Some had their concerns about her new calling. After all, she had spent the preceding years teaching at Our Lady of Grace in Edina and in schools in Iowa.

"I know there were some raised eyebrows and some hand-wringing," said her niece, Louise Hotka. "It took a certain kind of bravery to do what she did."

Thuerauf walked the streets with her toy monkey, Jocko, ministering to residents. She connected residents with parishioners at Our Lady of Grace for help buying food and books for their children, among other needs, said Beverly Mooney, who often accompanied her.

"She didn't expect people to put her on a pedestal," said Mooney, who said she and Thuerauf were best friends. "She just did what she did for the love of it."

Mooney first met Thuerauf when both lived in Iowa, where Thuerauf taught Mooney's children. Thuerauf was born on a farm near Solon, Iowa, the second oldest of six children.

She graduated from Solon High School, entered the Sisters of Mercy convent in Cedar Rapids, Iowa, and graduated from Mount Mercy College in Cedar Rapids in 1950. She moved to Minneapolis in the early 1970s.

Hotka said her aunt always admired Mother Teresa, and was called to work in north Minneapolis after her near-death experience. She founded the Mercy Missionaries there in 1985.

Thuerauf lived in north Minneapolis before entering Catholic Eldercare senior housing a few years ago. She invited children into her home to celebrate their birthdays, on which occasion they were allowed to pick a gift from shelves stocked with new toys.

"If she was there, Sister Jean was opening her door — and without fear," Dixon said.

And those cookie-making sessions? They morphed into a nonprofit, Cookie Cart, which employs 200 teenagers each year while also providing career counseling and financial literary training. The nonprofit, which plans to open a St. Paul location in 2017, was featured on "The Today Show" last December.

Dixon was there when the first Cookie Cart — an actual cart selling cookies on the streets of north Minneapolis — was born. But he was eventually lured away by the darker side of street life. Although he'd greet Thuerauf if he spotted her on her walking ministry, by age 11 he had stopped going to her house. By his late teens, he'd cut all ties.

Then, in 1999, a 29-year-old Dixon walked into a south Minneapolis church.

"Hey, Thomas," Thuerauf greeted him.

"It just stunned me, because she had dealt with so many kids, and to realize — she remembered all of our names," he said. "It was amazing to just have that kind of person in your life."

Thuerauf is survived by a sister, Mary Ann Hotka, brothers David and Paul Thuerauf, and several nieces and nephews. She was preceded in death by a brother, Bernard Thuerauf, a sister, Patricia Spychaj, and her parents, John and Helen Thuerauf. Services have been held.

Data segment =
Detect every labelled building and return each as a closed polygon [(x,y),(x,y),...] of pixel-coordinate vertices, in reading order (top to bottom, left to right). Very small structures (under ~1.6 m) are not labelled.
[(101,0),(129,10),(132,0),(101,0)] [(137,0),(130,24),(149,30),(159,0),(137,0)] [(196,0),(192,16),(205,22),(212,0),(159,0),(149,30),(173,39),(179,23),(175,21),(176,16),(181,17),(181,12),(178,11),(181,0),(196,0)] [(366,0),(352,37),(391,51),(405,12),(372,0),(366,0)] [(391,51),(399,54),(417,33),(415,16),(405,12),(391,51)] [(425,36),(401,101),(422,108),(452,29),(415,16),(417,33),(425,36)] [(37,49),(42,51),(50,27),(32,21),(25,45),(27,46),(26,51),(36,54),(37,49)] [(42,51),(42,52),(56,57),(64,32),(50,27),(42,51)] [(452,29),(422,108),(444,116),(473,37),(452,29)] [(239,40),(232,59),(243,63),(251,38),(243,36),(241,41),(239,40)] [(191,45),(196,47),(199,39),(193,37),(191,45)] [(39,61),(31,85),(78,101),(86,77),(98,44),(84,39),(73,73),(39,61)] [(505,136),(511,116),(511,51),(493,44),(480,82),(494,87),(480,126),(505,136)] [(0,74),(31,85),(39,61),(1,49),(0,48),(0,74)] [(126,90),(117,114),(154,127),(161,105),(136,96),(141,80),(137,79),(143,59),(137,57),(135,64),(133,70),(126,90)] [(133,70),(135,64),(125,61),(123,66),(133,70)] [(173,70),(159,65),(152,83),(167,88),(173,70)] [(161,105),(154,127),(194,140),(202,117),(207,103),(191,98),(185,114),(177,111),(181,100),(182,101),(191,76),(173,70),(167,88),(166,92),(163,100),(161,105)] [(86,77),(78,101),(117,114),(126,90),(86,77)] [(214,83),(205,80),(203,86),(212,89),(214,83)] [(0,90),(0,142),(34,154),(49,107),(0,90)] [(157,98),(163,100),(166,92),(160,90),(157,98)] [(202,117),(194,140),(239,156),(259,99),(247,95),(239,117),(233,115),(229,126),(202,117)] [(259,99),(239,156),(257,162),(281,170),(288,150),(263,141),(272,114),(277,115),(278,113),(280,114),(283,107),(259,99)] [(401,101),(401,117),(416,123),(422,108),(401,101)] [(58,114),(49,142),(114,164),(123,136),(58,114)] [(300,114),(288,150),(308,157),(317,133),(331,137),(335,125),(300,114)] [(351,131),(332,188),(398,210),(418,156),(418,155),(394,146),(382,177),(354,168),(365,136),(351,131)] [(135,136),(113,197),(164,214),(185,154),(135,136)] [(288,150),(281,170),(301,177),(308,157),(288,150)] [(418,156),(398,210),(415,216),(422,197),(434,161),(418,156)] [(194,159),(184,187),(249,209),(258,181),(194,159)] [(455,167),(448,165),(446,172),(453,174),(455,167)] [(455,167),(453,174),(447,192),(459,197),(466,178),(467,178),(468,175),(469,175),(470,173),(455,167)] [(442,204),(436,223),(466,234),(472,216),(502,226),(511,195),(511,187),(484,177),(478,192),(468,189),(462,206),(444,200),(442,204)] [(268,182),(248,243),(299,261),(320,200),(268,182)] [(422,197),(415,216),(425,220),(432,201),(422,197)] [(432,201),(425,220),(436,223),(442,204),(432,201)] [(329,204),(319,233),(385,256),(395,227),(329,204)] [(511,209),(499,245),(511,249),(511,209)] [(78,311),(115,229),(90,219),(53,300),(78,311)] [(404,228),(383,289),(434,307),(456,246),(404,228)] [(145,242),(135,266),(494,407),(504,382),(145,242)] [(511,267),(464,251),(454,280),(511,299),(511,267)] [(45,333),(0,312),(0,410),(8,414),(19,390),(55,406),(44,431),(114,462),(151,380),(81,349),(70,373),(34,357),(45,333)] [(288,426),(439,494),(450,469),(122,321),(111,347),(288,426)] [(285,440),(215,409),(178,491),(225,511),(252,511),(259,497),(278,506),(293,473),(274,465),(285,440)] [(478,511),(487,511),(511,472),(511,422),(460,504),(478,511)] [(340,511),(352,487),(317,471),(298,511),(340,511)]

Task list =
1. Print a section of the Thuerauf passage word for word: begin at the words that have "Mooney first met" and stop after "with new toys.".
2. In the Thuerauf passage, what year did Thuerauf found the Mercy Missionaries in north Minneapolis?

Expected results =
1.
Mooney first met Thuerauf when both lived in Iowa, where Thuerauf taught Mooney's children. Thuerauf was born on a farm near Solon, Iowa, the second oldest of six children.

She graduated from Solon High School, entered the Sisters of Mercy convent in Cedar Rapids, Iowa, and graduated from Mount Mercy College in Cedar Rapids in 1950. She moved to Minneapolis in the early 1970s.

Hotka said her aunt always admired Mother Teresa, and was called to work in north Minneapolis after her near-death experience. She founded the Mercy Missionaries there in 1985.

Thuerauf lived in north Minneapolis before entering Catholic Eldercare senior housing a few years ago. She invited children into her home to celebrate their birthdays, on which occasion they were allowed to pick a gift from shelves stocked with new toys.

2. 1985